My new cat has taken a fancy to weaving himself between the legs of my rolling computer chair whenever I sit down. I always get him to move, but he justs sits down directly behind or in front of the chair. I love that he wants to be close to me, but I'm horrified I'll roll back without paying attention one day and hurt him. Is there anything I can do to help him understand that's a no-fly zone?


----------



## Owned_By_Two (Mar 30, 2010)

My cat used to do the same thing. What worked for me was placing a regular, cushioned chair right next to my rolling chair, off to the side.

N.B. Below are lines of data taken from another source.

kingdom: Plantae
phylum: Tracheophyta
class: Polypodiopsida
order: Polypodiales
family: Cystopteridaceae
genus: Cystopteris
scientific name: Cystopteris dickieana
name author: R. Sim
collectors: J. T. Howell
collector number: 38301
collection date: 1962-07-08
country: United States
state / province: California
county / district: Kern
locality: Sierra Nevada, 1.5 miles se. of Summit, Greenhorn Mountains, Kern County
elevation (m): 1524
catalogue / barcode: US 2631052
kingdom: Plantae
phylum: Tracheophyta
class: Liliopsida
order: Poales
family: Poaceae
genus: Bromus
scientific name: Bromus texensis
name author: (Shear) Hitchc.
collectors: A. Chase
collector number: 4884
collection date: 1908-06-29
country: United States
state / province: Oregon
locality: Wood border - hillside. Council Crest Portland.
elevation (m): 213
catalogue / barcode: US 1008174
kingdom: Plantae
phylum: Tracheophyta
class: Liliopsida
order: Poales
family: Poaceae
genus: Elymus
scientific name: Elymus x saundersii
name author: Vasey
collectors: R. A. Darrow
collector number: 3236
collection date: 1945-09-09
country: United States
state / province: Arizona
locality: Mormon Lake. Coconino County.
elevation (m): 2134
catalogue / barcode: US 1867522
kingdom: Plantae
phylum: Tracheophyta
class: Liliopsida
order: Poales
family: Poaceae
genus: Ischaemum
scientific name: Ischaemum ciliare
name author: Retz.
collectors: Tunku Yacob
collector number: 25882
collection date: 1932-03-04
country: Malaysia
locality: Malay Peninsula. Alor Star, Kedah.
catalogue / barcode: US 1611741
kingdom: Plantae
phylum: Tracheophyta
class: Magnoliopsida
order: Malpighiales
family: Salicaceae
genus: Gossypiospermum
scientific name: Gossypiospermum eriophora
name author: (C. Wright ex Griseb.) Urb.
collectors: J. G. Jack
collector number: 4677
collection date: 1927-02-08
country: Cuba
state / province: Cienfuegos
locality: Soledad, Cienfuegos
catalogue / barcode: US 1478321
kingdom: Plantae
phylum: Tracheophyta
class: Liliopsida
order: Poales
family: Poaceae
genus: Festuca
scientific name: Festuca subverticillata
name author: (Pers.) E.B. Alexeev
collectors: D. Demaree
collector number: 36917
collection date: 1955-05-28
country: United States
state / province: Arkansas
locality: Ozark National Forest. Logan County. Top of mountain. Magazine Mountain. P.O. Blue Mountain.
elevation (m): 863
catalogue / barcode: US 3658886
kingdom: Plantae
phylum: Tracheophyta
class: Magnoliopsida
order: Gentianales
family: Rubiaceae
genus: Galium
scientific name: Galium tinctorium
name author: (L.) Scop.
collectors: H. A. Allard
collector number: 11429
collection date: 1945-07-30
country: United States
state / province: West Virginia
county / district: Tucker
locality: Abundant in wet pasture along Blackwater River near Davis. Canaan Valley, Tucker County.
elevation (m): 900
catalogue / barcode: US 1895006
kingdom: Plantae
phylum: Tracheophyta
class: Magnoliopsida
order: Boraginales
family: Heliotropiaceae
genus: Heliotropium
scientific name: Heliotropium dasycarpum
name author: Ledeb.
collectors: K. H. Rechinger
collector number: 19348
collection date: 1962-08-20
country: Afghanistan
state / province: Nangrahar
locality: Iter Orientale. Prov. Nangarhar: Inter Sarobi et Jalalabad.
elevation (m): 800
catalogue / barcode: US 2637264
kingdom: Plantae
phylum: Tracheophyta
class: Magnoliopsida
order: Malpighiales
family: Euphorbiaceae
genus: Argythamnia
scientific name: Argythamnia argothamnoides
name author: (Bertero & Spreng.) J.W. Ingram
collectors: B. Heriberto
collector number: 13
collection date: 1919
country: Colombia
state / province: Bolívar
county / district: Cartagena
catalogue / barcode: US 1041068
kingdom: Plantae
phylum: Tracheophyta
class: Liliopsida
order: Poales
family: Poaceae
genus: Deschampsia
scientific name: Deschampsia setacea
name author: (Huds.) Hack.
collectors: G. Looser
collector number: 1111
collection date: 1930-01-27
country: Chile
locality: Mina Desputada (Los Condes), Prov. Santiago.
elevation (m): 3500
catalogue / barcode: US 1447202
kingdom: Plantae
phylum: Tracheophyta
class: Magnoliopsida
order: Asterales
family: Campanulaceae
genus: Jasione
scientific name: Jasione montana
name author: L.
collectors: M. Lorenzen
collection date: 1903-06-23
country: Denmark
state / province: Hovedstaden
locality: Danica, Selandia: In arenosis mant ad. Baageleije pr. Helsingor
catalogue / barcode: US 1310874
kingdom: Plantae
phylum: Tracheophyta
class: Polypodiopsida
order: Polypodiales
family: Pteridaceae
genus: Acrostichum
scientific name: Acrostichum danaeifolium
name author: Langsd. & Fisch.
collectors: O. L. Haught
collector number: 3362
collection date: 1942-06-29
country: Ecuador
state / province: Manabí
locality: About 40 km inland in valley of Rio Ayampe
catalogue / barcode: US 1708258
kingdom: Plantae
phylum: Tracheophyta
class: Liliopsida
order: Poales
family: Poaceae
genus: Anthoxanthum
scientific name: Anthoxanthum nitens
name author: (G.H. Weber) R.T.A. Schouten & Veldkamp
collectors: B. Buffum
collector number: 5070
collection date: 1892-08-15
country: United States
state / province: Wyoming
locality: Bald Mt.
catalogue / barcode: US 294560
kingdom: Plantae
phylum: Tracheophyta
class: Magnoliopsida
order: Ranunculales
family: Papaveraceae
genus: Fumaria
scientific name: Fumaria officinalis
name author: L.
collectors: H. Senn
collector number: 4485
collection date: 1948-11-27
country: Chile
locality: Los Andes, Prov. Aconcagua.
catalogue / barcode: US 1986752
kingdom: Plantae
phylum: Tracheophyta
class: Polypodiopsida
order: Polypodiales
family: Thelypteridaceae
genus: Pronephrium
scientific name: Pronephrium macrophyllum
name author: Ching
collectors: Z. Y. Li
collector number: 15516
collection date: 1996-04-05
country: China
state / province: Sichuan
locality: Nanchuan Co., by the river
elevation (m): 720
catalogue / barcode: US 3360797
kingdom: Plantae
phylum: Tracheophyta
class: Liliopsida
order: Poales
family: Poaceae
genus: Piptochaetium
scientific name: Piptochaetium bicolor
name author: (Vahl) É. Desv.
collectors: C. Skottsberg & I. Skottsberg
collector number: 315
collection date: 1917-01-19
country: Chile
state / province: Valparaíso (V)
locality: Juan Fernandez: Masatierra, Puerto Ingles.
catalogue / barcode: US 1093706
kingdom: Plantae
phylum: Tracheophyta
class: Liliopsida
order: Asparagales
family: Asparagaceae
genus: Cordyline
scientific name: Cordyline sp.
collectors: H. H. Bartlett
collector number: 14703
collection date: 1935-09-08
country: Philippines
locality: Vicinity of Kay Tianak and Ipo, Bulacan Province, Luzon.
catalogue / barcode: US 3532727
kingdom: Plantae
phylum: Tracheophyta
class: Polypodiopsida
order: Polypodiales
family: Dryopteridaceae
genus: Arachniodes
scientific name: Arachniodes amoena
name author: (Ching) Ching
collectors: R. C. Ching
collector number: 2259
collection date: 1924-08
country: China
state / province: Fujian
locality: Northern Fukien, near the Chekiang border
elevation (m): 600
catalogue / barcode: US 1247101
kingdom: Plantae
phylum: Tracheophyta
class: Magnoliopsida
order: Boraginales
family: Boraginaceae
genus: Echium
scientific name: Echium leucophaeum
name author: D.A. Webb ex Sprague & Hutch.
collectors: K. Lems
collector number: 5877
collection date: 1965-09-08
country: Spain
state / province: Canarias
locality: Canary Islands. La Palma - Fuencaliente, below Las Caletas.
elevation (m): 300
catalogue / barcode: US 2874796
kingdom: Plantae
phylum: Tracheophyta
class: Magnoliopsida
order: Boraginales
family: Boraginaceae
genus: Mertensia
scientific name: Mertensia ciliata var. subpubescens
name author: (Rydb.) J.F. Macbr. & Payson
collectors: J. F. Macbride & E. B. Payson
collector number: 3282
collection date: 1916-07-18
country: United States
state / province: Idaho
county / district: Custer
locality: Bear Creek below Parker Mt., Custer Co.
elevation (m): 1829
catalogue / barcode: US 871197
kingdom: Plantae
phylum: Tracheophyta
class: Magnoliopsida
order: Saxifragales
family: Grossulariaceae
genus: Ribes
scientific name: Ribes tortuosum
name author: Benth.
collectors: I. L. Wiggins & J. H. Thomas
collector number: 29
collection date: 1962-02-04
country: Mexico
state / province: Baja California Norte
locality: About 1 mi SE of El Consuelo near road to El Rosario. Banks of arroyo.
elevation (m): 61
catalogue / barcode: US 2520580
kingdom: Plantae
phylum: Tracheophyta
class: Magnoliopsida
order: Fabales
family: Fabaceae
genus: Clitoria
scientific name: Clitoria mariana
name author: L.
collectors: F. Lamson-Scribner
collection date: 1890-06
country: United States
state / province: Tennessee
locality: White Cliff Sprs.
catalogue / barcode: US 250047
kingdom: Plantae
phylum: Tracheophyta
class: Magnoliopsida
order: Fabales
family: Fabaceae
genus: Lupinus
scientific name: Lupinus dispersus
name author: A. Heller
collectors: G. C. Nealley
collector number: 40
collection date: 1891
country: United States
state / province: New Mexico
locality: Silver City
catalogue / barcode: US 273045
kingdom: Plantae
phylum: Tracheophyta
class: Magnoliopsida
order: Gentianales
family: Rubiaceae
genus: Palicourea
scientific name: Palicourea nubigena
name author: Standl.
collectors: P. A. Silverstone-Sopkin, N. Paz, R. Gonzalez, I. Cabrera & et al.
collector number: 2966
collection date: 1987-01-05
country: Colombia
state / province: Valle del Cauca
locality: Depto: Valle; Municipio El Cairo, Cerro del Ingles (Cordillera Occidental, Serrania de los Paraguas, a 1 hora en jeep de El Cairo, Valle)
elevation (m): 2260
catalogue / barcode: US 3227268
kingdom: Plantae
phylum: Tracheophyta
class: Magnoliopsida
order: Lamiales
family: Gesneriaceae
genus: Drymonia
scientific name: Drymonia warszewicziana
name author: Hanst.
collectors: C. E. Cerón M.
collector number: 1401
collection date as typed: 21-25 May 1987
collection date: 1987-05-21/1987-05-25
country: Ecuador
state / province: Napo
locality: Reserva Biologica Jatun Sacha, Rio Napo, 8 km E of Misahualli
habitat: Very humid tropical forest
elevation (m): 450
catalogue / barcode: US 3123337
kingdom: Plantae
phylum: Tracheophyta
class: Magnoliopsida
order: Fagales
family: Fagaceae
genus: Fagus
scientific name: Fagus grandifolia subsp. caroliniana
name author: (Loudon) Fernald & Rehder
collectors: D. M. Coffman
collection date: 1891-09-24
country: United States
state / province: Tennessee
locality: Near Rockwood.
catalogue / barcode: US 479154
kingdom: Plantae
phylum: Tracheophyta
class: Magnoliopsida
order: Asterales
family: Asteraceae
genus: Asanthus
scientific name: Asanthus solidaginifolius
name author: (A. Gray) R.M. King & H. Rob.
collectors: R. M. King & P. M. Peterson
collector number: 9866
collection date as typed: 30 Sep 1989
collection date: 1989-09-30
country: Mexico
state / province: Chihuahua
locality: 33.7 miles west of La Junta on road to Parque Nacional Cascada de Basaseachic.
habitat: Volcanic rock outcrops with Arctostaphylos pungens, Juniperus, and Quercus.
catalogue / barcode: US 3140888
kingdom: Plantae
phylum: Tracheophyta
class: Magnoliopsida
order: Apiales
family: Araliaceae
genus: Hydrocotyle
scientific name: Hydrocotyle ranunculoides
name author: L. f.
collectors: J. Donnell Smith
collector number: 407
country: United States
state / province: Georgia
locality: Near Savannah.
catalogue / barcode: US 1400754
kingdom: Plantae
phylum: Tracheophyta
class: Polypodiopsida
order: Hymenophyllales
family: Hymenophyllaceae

That way he's close, more comfortable, happier because he's up higher, he's safer, and he's easier to pet.  You can always place a covering on the chair to help with the cat hair.

My cat took to the chair like a duck to water.


----------



## Sleepwalk (Feb 4, 2010)

Owned_By_Two said:


> My cat used to do the same thing. What worked for me was placing a regular, cushioned chair right next to my rolling chair, off to the side. That way he's close, he's happier because he's up higher, and he's safer.


Ooh! Good idea. My cat recently had his back leg amputated and can't jump very well, but I bet I can find some kind of climbable cat perch he could sit on... He's a great climber.  So glad his previous owners didn't have him declawed.

Thanks so much for the advice!


----------



## Owned_By_Two (Mar 30, 2010)

You're quite welcome. As a suggestion, maybe you can leave small cardboard box next to the chair (about half the height of the chair) that he can step onto, and then step onto the chair. But that will take up more space than your solution with the climbable cat perch. At any rate, he'll still be next to you, and the both of you will be happier!


----------



## katlover13 (Apr 15, 2008)

I keep little footstools all over for my cats that need extra help. Ray is just old and seems to have trouble, and Orlando has a badly healed broken leg. The last footstool I got was from WalMart. It was only about 12 bucks and it folds up when not in use. That one is next to my bed. There is one I keep next to the table where I feed them. My dad made that one and if he were alive he would be very happy to know what great use it is getting. Another one I got at a thrift shop and it sits next to the couch where Ray likes to sleep. Footstools work better for my cats then those stairs they sell at the pet stores.


----------



## marie73 (Jul 12, 2006)

I put a little rug under my chair so it doesn't move until I really, really want it to. My girls like hanging around down there, too.


----------